Ana Paula Maia (Nova Iguaçu, 1977). Antes de publicar seu primeiro romance, em 2003, O habitante das falhas subterrâneas, Ana Paula estudou teatro na Casa de Artes de Laranjeiras, fez parte nas faculdades de Ciência da Computação e comunicação social e coautora em textos para o teatro. Escreveu ainda A saga dos brutos, Entre rinhas de cachorros e porcos abatidos, O trabalho sujo dos outros, Carvão animal e De gatos e homens. Segundo Paulo André “os personagens de Ana Paula Maia carregam em si uma essência de maldade e fraternidade elevados em potência máxima ao longo de suas narrativas. O belo e o imperfeito ganham novas dimensões em sua literatura. Embora extraídos da realidade, seus personagens recebem roupagem e tratamentos que transformam o cotidiano muitas vezes ignorado, com seus protagonistas invisíveis para a maioria das pessoas, em espetáculo do estranhamento. A autora tematiza a relação do homem com o trabalho, a moldagem do caráter pelas atividades diárias e a inferiorização do homem pelo trabalho que exerce são pontos importantes do universo da autora”.
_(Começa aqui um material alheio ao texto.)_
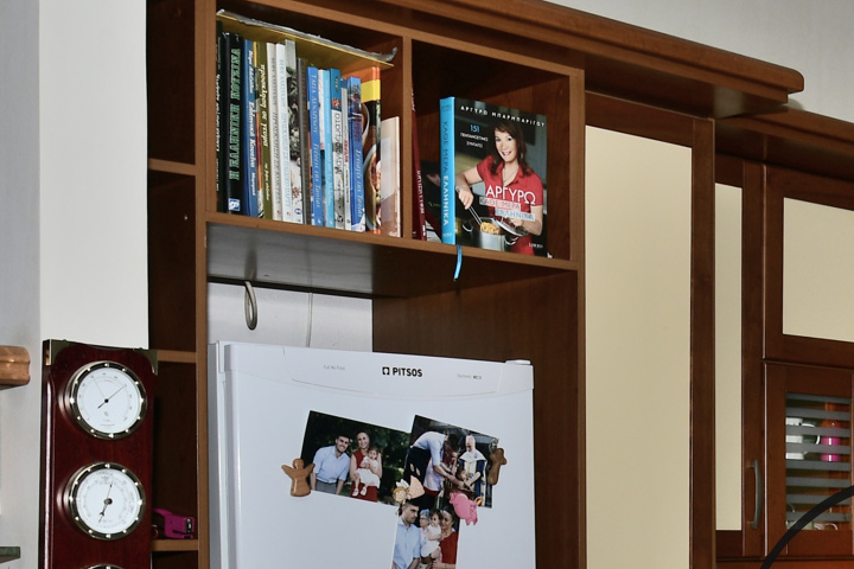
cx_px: 943
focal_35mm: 72
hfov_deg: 25.9
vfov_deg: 17.9
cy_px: 704
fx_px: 1708
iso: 100
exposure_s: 1/200
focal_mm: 18
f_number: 9
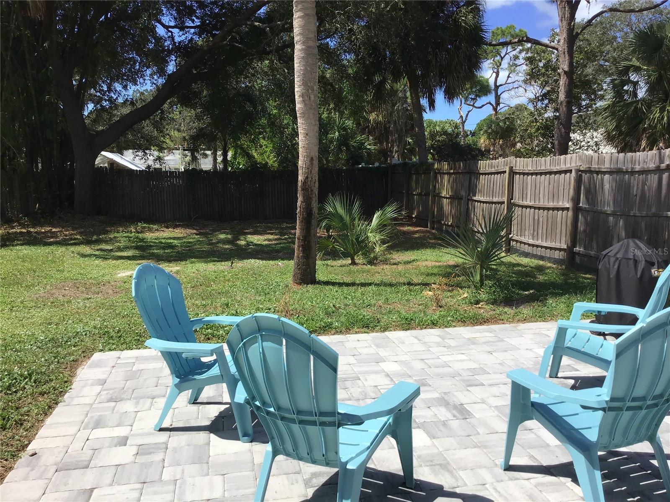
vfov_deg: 45.4
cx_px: 335
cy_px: 251
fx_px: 600
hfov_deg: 58.4
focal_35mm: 31
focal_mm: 3.3
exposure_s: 1/1538
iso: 25
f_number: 2.4
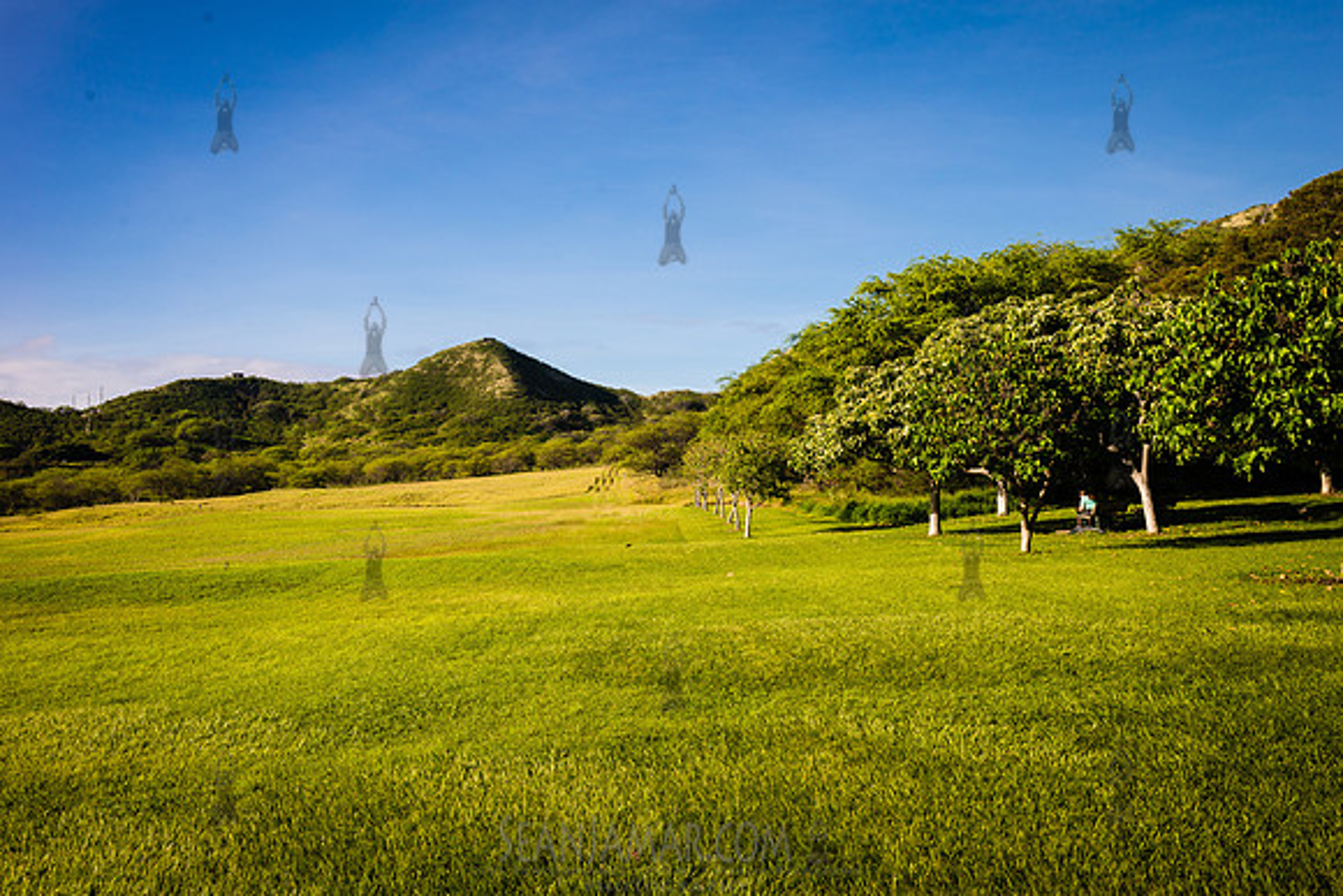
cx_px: 672
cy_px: 448
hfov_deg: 54.4
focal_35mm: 35
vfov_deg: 37.9
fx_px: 1306
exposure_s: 1/200
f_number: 10
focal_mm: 35
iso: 200
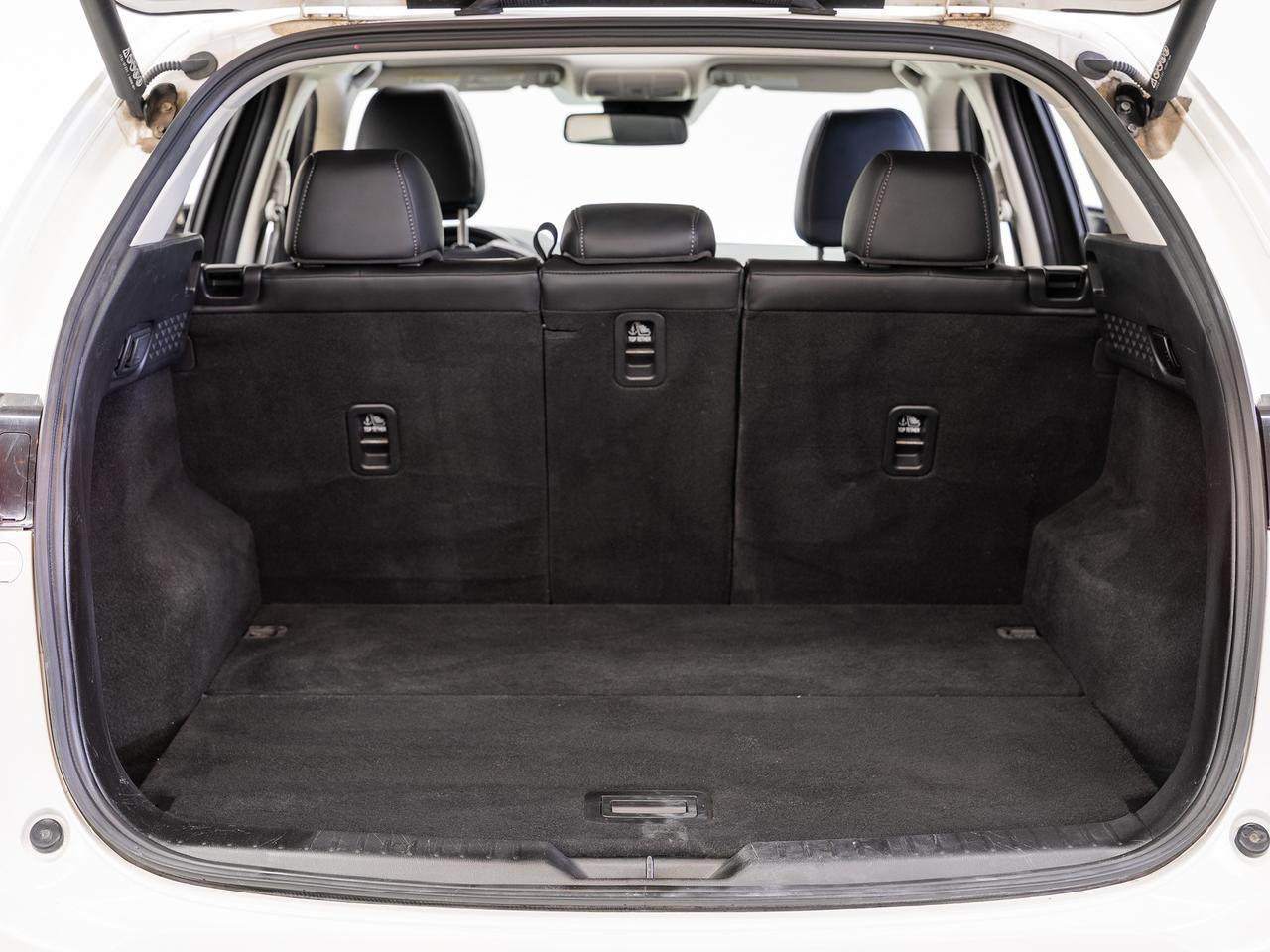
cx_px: 635
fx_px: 2048
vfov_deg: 26.2
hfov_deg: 34.5
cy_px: 476
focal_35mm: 56
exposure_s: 1/1.25
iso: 100
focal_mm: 51.6
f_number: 5.6
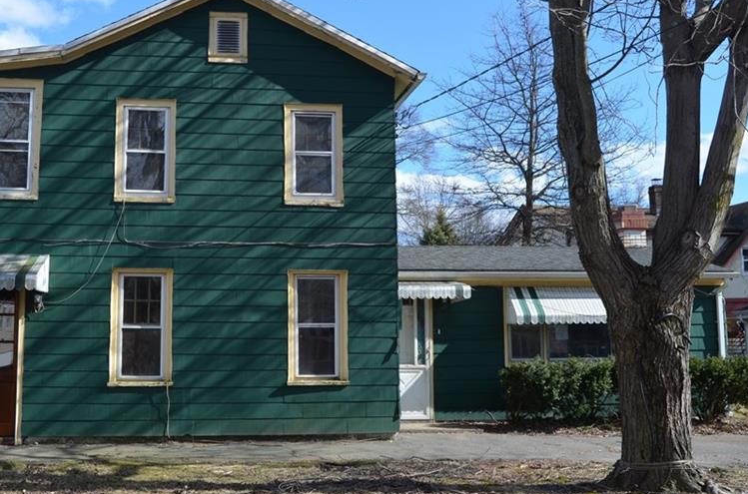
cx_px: 272
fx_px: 850
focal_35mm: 41
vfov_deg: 32.4
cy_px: 222
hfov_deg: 47.0
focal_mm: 20
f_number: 8
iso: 140
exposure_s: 1/250
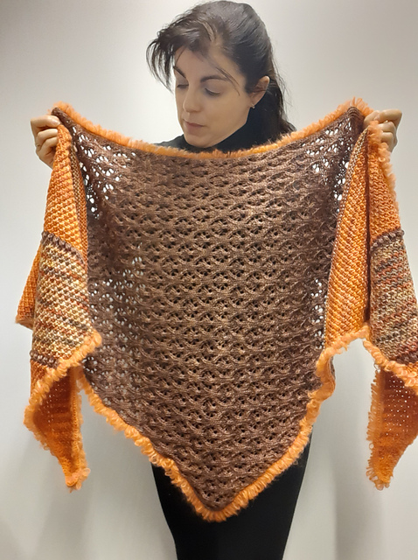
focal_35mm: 31
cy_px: 280
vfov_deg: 58.4
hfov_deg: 45.3
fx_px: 500
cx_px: 209
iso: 400
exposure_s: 1/25
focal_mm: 3.75
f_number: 2
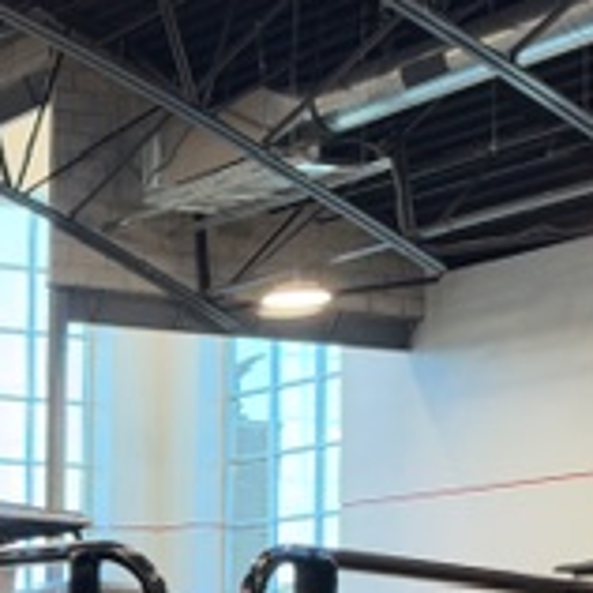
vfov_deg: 14.5
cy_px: 638
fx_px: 2287
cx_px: -375
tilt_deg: +2.4
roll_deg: -0.6
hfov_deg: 13.6
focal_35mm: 118
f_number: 1.8
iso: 320
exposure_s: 1/121
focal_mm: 6.93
Vanessa Bárbara (São Paulo, 1982). Jornalista e tradutora – atividades que exerce ao lado do seu principal interesse: o exercício com a palavra como escritora. Foi colaborada em mídias como a revista Piauí e Folha de São Paulo. Recebeu o Prêmio Jabuti na categoria reportagem pelo livro O livro amarelo do Terminal, publicado pela extinta Cosac Naify sobre o cotidiano da Rodoviária do Tietê. O primeiro romance da escritora veio a quatro mãos, com Emilio Fraia, O verão do Chibo. Foi selecionada para a coletânea Os melhores jovens escritores brasileiros da prestigiada revista Granta. É autora ainda, dentre outros trabalhos, que variam entre histórias em quadrinhos e crônicas, de Noites de alface e Operação impensável. Para Marco Severo, escritor e colunista no site LiteraturaBr “Vanessa escreve precisamente sobre o que sabe. Escrever sobre o que você sabe não significa escrever apenas sobre as coisas ao seu redor, embora seja isso também. É um ato autoconsciente de desnudar-se, fazendo epifanias diárias de modo a descobrir aquilo em que se acredita, o que te faz sentir, como seu eu faz com que os outros se sintam sobre você, o que tem real importância, o que se sobressai, o que tem relevância pra você no mundo, como você um dia viveu, como vive hoje, o que te surpreende, o que você aceita, o que você não tolera – a lista é longa. Mas, em outras palavras, é tratar daquilo que faz de você quem você é”.
Débora Ferraz (Serra Talhada, 1987). Ao comentar sobre Enquanto Deus não está olhando, o primeiro romance da escritora, Alfredo Monte a define como “surpreendente ficcionista”, e lê sua literatura como autenticamente inovadora sem nada a dever a nomes como Clarice Lispector ou Lygia Fagundes Telles. Débora formou-se em Jornalismo pela Universidade Federal da Paraíba e, antes do romance que venceu o Prêmio São Paulo de Literatura, escreveu contos, reunidos em Os anjos, seu primeiro livro, publicado em 2012.